§ **THE DATA**

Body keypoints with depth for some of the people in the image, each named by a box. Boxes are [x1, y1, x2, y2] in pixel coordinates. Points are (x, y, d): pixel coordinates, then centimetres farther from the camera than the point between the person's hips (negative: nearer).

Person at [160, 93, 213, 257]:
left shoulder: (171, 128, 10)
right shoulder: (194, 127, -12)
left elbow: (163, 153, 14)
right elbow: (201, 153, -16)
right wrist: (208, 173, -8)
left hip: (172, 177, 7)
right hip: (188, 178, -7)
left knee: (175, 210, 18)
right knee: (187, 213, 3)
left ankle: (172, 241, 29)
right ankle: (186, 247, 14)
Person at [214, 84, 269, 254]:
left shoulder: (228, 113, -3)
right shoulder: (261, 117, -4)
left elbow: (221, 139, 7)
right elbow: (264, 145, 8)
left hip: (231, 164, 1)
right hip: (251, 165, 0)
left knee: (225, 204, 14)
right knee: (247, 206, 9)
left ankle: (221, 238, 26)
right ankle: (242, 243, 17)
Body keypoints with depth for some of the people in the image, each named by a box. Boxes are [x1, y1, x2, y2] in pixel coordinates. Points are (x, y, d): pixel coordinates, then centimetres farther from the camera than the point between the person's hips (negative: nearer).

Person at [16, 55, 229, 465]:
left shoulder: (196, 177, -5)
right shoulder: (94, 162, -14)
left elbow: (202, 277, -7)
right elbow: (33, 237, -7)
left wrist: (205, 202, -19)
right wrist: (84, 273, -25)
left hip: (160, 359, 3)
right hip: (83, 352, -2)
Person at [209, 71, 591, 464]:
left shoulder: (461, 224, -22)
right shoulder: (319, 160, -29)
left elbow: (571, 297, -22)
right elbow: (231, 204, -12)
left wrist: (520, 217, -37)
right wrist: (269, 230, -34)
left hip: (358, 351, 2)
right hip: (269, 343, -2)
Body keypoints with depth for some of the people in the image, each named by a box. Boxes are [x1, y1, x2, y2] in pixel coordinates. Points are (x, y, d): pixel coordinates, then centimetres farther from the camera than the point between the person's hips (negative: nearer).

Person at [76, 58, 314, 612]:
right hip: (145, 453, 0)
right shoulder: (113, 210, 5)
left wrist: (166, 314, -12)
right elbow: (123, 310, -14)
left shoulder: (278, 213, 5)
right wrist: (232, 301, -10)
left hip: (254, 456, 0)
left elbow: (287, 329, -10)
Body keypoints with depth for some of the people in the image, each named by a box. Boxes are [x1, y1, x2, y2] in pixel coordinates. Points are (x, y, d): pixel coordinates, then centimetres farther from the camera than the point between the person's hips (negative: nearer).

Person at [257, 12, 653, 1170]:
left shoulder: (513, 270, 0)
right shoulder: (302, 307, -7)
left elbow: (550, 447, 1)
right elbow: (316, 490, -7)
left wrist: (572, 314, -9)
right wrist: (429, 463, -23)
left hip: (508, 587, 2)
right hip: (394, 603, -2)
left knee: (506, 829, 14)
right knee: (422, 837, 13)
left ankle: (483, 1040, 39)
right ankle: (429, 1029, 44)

§ **WORK REQUIRED**
The reply should contain all of the entries exactly as shown above.

§ **TASK ANSWER**
Body keypoints with depth for some of the people in the image, each named by a box. Boxes are [x1, y1, x2, y2] in pixel coordinates. Points are (x, y, d): pixel coordinates, then centimetres farther from the camera than the point between the person's hips (negative: nearer).

Person at [160, 93, 213, 257]:
left shoulder: (171, 128, 10)
right shoulder: (194, 127, -12)
left elbow: (163, 153, 14)
right elbow: (201, 153, -16)
right wrist: (208, 173, -8)
left hip: (172, 177, 7)
right hip: (188, 178, -7)
left knee: (175, 210, 18)
right knee: (187, 213, 3)
left ankle: (172, 241, 29)
right ankle: (186, 247, 14)
Person at [214, 84, 269, 254]:
left shoulder: (228, 113, -3)
right shoulder: (261, 117, -4)
left elbow: (221, 139, 7)
right elbow: (264, 145, 8)
left hip: (231, 164, 1)
right hip: (251, 165, 0)
left knee: (225, 204, 14)
right knee: (247, 206, 9)
left ankle: (221, 238, 26)
right ankle: (242, 243, 17)
Body keypoints with depth for some of the people in the image, each named by a box. Boxes are [x1, y1, x2, y2] in pixel coordinates. Points are (x, y, d): pixel coordinates, then centimetres farther from the camera than the point between the person's hips (negative: nearer).

Person at [16, 55, 229, 465]:
left shoulder: (196, 177, -5)
right shoulder: (94, 162, -14)
left elbow: (202, 277, -7)
right elbow: (33, 237, -7)
left wrist: (205, 202, -19)
right wrist: (84, 273, -25)
left hip: (160, 359, 3)
right hip: (83, 352, -2)
Person at [209, 71, 591, 464]:
left shoulder: (461, 224, -22)
right shoulder: (319, 160, -29)
left elbow: (571, 297, -22)
right elbow: (231, 204, -12)
left wrist: (520, 217, -37)
right wrist: (269, 230, -34)
left hip: (358, 351, 2)
right hip: (269, 343, -2)
Body keypoints with depth for some of the people in the image, each named by a box. Boxes are [x1, y1, x2, y2] in pixel coordinates. Points are (x, y, d): pixel coordinates, then centimetres farther from the camera than the point between the person's hips (negative: nearer).

Person at [76, 58, 314, 612]:
right hip: (145, 453, 0)
right shoulder: (113, 210, 5)
left wrist: (166, 314, -12)
right elbow: (123, 310, -14)
left shoulder: (278, 213, 5)
right wrist: (232, 301, -10)
left hip: (254, 456, 0)
left elbow: (287, 329, -10)
Body keypoints with depth for some of the people in the image, each named by a box. Boxes are [x1, y1, x2, y2] in pixel coordinates. Points are (x, y, d): pixel coordinates, then centimetres farther from the camera than the point between the person's hips (negative: nearer).

Person at [257, 12, 653, 1170]:
left shoulder: (513, 270, 0)
right shoulder: (302, 307, -7)
left elbow: (550, 447, 1)
right elbow: (316, 490, -7)
left wrist: (572, 314, -9)
right wrist: (429, 463, -23)
left hip: (508, 587, 2)
right hip: (394, 603, -2)
left knee: (506, 829, 14)
right knee: (422, 837, 13)
left ankle: (483, 1040, 39)
right ankle: (429, 1029, 44)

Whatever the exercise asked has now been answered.